» Extracted data entries
○ ○ ○ ○ ○
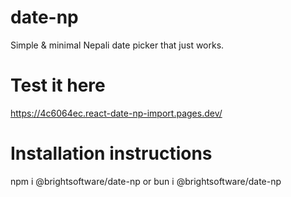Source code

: # date-np
Simple & minimal Nepali date picker that just works.

# Test it here
https://4c6064ec.react-date-np-import.pages.dev/

# Installation instructions
npm i @brightsoftware/date-np or bun i @brightsoftware/date-np
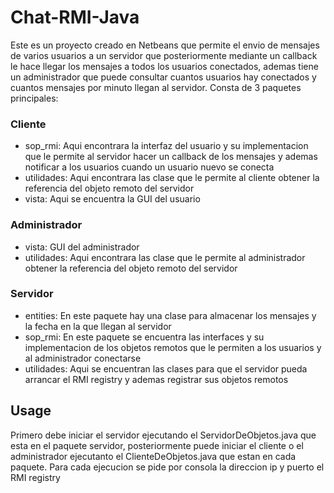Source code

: # Chat-RMI-Java

Este es un proyecto creado en Netbeans que permite el envio de mensajes de varios usuarios a un servidor que posteriormente mediante un callback le hace llegar los mensajes a todos los usuarios conectados, ademas tiene un administrador que puede consultar cuantos usuarios hay conectados y cuantos mensajes por minuto llegan al servidor. Consta de 3 paquetes principales:

### Cliente
  * sop_rmi: Aqui encontrara la interfaz del usuario y su implementacion  que le permite al servidor hacer un callback de los mensajes y ademas notificar a los usuarios cuando un usuario nuevo se conecta
  * utilidades: Aqui encontrara las clase que le permite al cliente obtener la referencia del objeto remoto del servidor
  * vista: Aqui se encuentra la GUI del usuario
### Administrador
  * vista: GUI del administrador
  * utilidades: Aqui encontrara las clase que le permite al administrador obtener la referencia del objeto remoto del servidor
### Servidor
  * entities: En este paquete hay una clase para almacenar los mensajes y la fecha en la que llegan al servidor
  * sop_rmi: En este paquete se encuentra las interfaces y su implementacion de los objetos remotos que le permiten a los usuarios y al administrador conectarse
  * utilidades: Aqui se encuentran las clases para que el servidor pueda arrancar el RMI registry y ademas registrar sus objetos remotos
  

## Usage

Primero debe iniciar el servidor ejecutando el ServidorDeObjetos.java que esta en el paquete servidor, posteriormente puede iniciar el cliente o el administrador ejecutanto el ClienteDeObjetos.java que estan en cada paquete. Para cada ejecucion se pide por consola la direccion ip y puerto el RMI registry

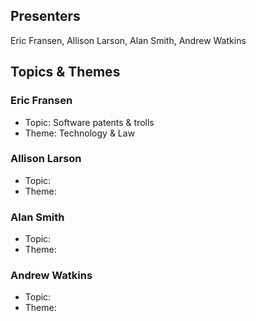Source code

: ## Presenters

Eric Fransen, Allison Larson, Alan Smith, Andrew Watkins

## Topics & Themes

### Eric Fransen

* Topic: Software patents & trolls 
* Theme: Technology & Law

### Allison Larson

* Topic:
* Theme:

### Alan Smith

* Topic:
* Theme:

### Andrew Watkins

* Topic:
* Theme:
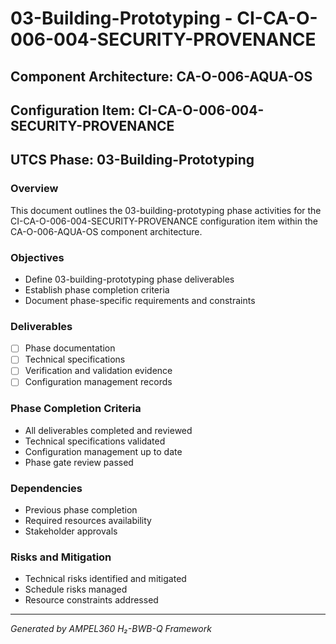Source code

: # 03-Building-Prototyping - CI-CA-O-006-004-SECURITY-PROVENANCE

## Component Architecture: CA-O-006-AQUA-OS
## Configuration Item: CI-CA-O-006-004-SECURITY-PROVENANCE
## UTCS Phase: 03-Building-Prototyping

### Overview
This document outlines the 03-building-prototyping phase activities for the CI-CA-O-006-004-SECURITY-PROVENANCE configuration item within the CA-O-006-AQUA-OS component architecture.

### Objectives
- Define 03-building-prototyping phase deliverables
- Establish phase completion criteria
- Document phase-specific requirements and constraints

### Deliverables
- [ ] Phase documentation
- [ ] Technical specifications
- [ ] Verification and validation evidence
- [ ] Configuration management records

### Phase Completion Criteria
- All deliverables completed and reviewed
- Technical specifications validated
- Configuration management up to date
- Phase gate review passed

### Dependencies
- Previous phase completion
- Required resources availability
- Stakeholder approvals

### Risks and Mitigation
- Technical risks identified and mitigated
- Schedule risks managed
- Resource constraints addressed

---
*Generated by AMPEL360 H₂-BWB-Q Framework*
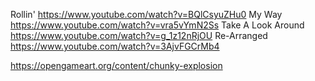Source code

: Rollin' https://www.youtube.com/watch?v=BQlCsyuZHu0
My Way https://www.youtube.com/watch?v=vra5vYmN2Ss
Take A Look Around https://www.youtube.com/watch?v=g_1z12nRjOU
Re-Arranged https://www.youtube.com/watch?v=3AjvFGCrMb4

https://opengameart.org/content/chunky-explosion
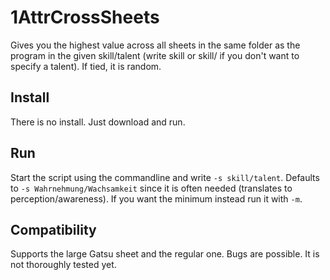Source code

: # 1AttrCrossSheets
Gives you the highest value across all sheets in the same folder as the program in the given skill/talent (write skill or skill/ if you don't want to specify a talent). If tied, it is random.

## Install
There is no install. Just download and run.

## Run
Start the script using the commandline and write `-s skill/talent`. Defaults to `-s Wahrnehmung/Wachsamkeit` since it is often needed (translates to perception/awareness).
If you want the minimum instead run it with `-m`.

## Compatibility
Supports the large Gatsu sheet and the regular one. Bugs are possible. It is not thoroughly tested yet.
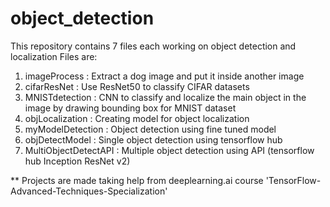 # object_detection

This repository contains 7 files each working on object detection and localization
Files are:
1. imageProcess : Extract a dog image and put it inside another image
2. cifarResNet : Use ResNet50 to classify CIFAR datasets
3. MNISTdetection : CNN to classify and localize the main object in the image by drawing bounding box for MNIST dataset
4. objLocalization : Creating model for object localization
5. myModelDetection : Object detection using fine tuned model
6. objDetectModel : Single object detection using tensorflow hub
7. MultiObjectDetectAPI : Multiple object detection using API (tensorflow hub Inception ResNet v2)

** Projects are made taking help from deeplearning.ai course 'TensorFlow-Advanced-Techniques-Specialization' 
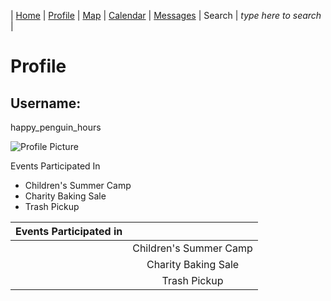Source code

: | [Home](https://pdc1601.github.io/SWEN-101-Group1/) | [Profile](https://pdc1601.github.io/SWEN-101-Group1/profile) | [Map](https://pdc1601.github.io/SWEN-101-Group1/map) | [Calendar](https://pdc1601.github.io/SWEN-101-Group1/calendar) | [Messages](https://pdc1601.github.io/SWEN-101-Group1/messages) | Search | *type here to search* |

# Profile

## Username:
happy_penguin_hours

![Profile Picture](https://lh3.googleusercontent.com/UgMCeg43dOVBn5irdBL7wewd_LAZnP390wXk-M9l_NdAle7cCYsj0xbSuBCICHJ3tbpFs9KHuWjpD_7cGk5BoikEQAIlueSkcmqE_X1r-3sNSf97dA-bMbxNmYnRWQ9abMde1aBuY9g)

Events Participated In
* Children's Summer Camp
* Charity Baking Sale
* Trash Pickup



| Events Participated in| |
| ------------- |:-------------:|
|     | Children's Summer Camp|
|      | Charity Baking Sale |
|  | Trash Pickup |

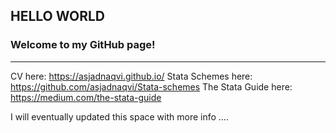 ## HELLO WORLD
### Welcome to my GitHub page!

---

CV here: https://asjadnaqvi.github.io/
Stata Schemes here: https://github.com/asjadnaqvi/Stata-schemes
The Stata Guide here: https://medium.com/the-stata-guide


I will eventually updated this space with more info ....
○ ○ ○ ○ ○
Tell how many lines in the entries contain the string "Camp", and give nothing beyond the number.

2